THE WEEKEND IN FILM - March 7-8
By Tom Augustine
Downhill (dir. Nat Faxon, rated M)
is based on 2014 Swedish comedy Force Majeure. As directed by Ruben Ostlund, the original is a film of hard edges and harsh truths. The new version, starring a game Julia Louis-Dreyfus and Will Ferrell, is a little less sharp, trading the irony of the original for mid-life malaise. It's fascinating to watch the ways in which it departs from the original within a different cultural perspective. The story remains roughly the same - a picturesque nuclear family is holidaying in an idyllic stretch of the Austrian alps when a controlled avalanche narrowly misses the restaurant where they're dining.
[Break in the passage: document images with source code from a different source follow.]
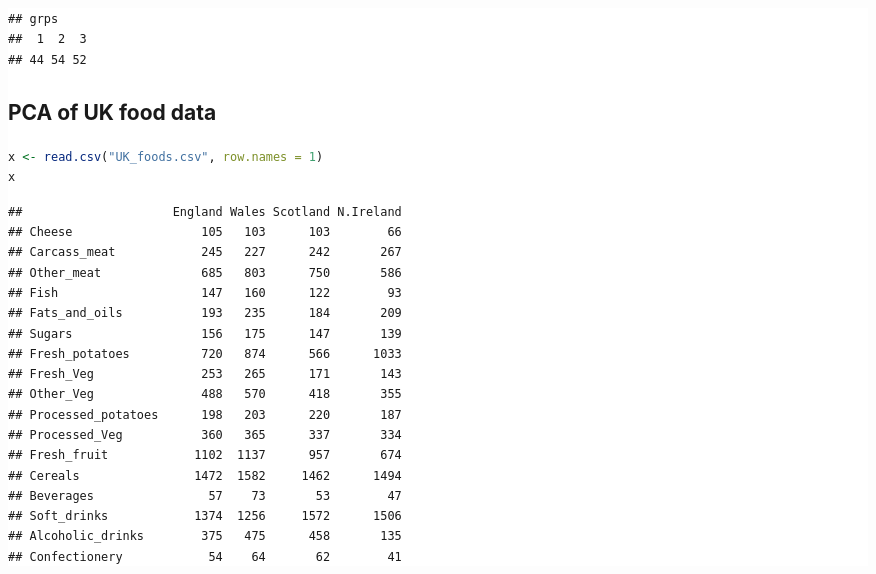     ## grps
    ##  1  2  3 
    ## 44 54 52

## PCA of UK food data

``` r
x <- read.csv("UK_foods.csv", row.names = 1)
x
```

    ##                     England Wales Scotland N.Ireland
    ## Cheese                  105   103      103        66
    ## Carcass_meat            245   227      242       267
    ## Other_meat              685   803      750       586
    ## Fish                    147   160      122        93
    ## Fats_and_oils           193   235      184       209
    ## Sugars                  156   175      147       139
    ## Fresh_potatoes          720   874      566      1033
    ## Fresh_Veg               253   265      171       143
    ## Other_Veg               488   570      418       355
    ## Processed_potatoes      198   203      220       187
    ## Processed_Veg           360   365      337       334
    ## Fresh_fruit            1102  1137      957       674
    ## Cereals                1472  1582     1462      1494
    ## Beverages                57    73       53        47
    ## Soft_drinks            1374  1256     1572      1506
    ## Alcoholic_drinks        375   475      458       135
    ## Confectionery            54    64       62        41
As the mother grabs the children and cowers in fear, the father grabs his cellphone and runs away, leaving his family behind. This devilishly clever conceit forces the family unit to disintegrate during the course of the tense holiday. It is Louis-Dreyfus who burns up the screen, articulating her character's pain and resentment with real force. As opposed to the original, Downhill turns inward, trying to "solve" the characters' psychological issues as a way of explaining the event, which robs the film of some of its power. It is undeniable, though, that this film is far more ambitious, well-acted and well-shot than many of its American comedic counterparts.
Rating: Three stars.
One of the finest living American auteurs, Todd Haynes' films have always been interested in the sick, the dying and the infectious. In Dark Waters (rated M) , those interests are drawn toward perhaps the most accessible subject matter the film-maker has ever set his eyes on. Telling the true story of Robert Bilott (as portrayed by a wonderful, subtle Mark Ruffalo), the lawyer who took on DuPont Chemical after it was revealed they had willingly engaged in the poisoning of a small West Virginia town, Haynes has never been more overt or pointed. It's largely effective - a procedural courtroom drama, lit and shot like a psychological thriller and featuring sumptuous cinematography from the great Ed Lachmann. It is, perhaps, the least abstract picture Haynes has ever put his name to but what it lacks in nuance it largely makes up for in raw, elemental rage at an unfair, rigged system designed to keep the working class down. Do I wish he took a few more risks on this one? Perhaps - but Dark Waters is the kind of bleak, urgent film-making that reflects the times we're in without flinching. A pessimist Erin Brockovich for the modern era.
Rating: Four stars.
This is the last regular column I'll be writing for Canvas. It has been a real pleasure and privilege to be able to discuss this wonderful artform week to week on these pages. I'll still be writing about film - if you'd like to keep reading my work you can find me on Letterboxd (@thaugustine), or on Twitter (@tom_augustine). I hope this column has encouraged some of you to take a chance on titles you may otherwise have missed, or think differently about those you've seen. Cinema is a wonderful thing - worth studying, learning from and fighting for. In the words of Martin Scorsese: "Movies touch our hearts and awaken our vision and change the way we see things. They take us to other places. They open doors and minds. Movies are the memories of our lifetime. We need to keep them alive."